Затуманенным взором я беспомощно наблюдала, как повозка и собратья Тесака свернули на перекрестке в конце улицы и направились к лесу.

– Куда они… – начала я, лихорадочно замахав рукой в сторону воинов. – Они мне нужны.

– Зачем, во имя звезд? – Женщина поймала и вторую мою руку, затем приобняла меня за талию. – Они направляются в разрушенную деревню вниз по реке. У тебя кровь идет, Астер.

Сквозь туман пробился детский голосок:

– Мама?

Может, Тесак тоже там. В разрушенной деревне. Может, я все-таки их догоню.

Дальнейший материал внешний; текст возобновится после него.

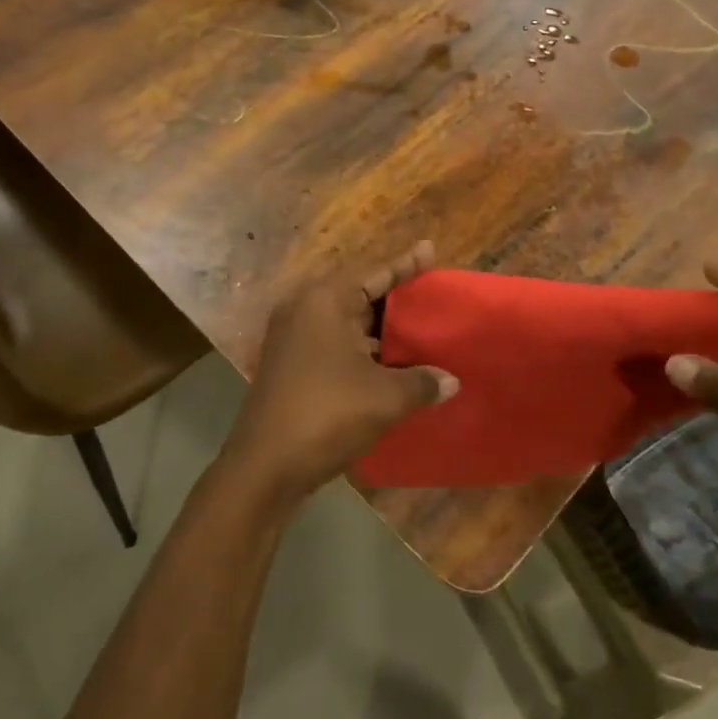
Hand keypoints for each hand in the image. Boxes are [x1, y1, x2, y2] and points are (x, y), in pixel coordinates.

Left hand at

Но, когда туман рассеялся, я перевела дыхание и поняла, что они, наверное, мне и не нужны. Я медленно заморгала – в глаза будто песка насыпало – и посмотрела на женщину, которая меня поддерживала.

– Оливиана?

Ее волосы стали короче, но это определенно была она.

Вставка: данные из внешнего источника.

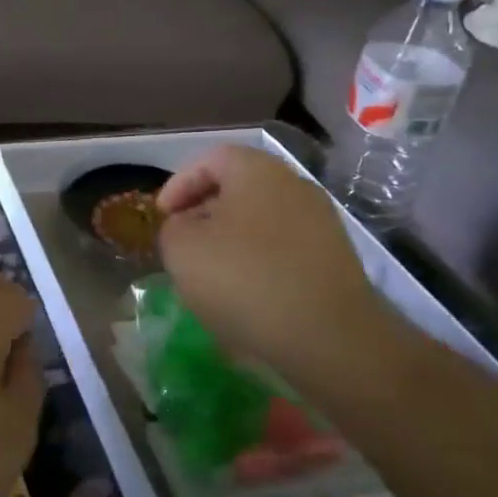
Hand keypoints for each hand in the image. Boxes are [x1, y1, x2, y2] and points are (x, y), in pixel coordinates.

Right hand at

Швея, встревоженно поджав губы, всматривалась в мое лицо медовыми глазами. Затем кивнула.

– Поинтересовалась бы, где ты пропадала, но сейчас нам нужно привести тебя в порядок, пока кто-нибудь еще не пристал с расспросами.

Я мельком окинула взглядом улицу. На меня действительно поглядывали с любопытством.

С помощью Оливианы я доковыляла до перекрестка и свернула налево, к белой двери с голубой отделкой. Сын швеи, маленький мальчик не старше трех-четырех лет на вид, всю дорогу засыпал ее вопросами, на которые она не могла ответить.

Пока Оливиана доставала из потайного кармана юбки связку ключей, я оперлась о деревянный косяк. Вывеска над нами, поскрипывая, покачивалась на набирающем силу ветру. Сын Оливианы выглядывал из-за юбки матери, пока та отпирала дверь, и смотрел на меня с таким подозрением в обсидиановых глазенках, что аж нос морщил.

Внутри Оливиана усадила меня на бархатную кушетку в углу заваленного тканями помещения. Перед ней располагался металлический стол, а по обе стороны от него – два кресла с цветочным узором. На шестиугольном столе стояла стеклянная ваза со свежей лавандой и лавандовые свечи, отчего по небольшой лавке растекался пьянящий аромат.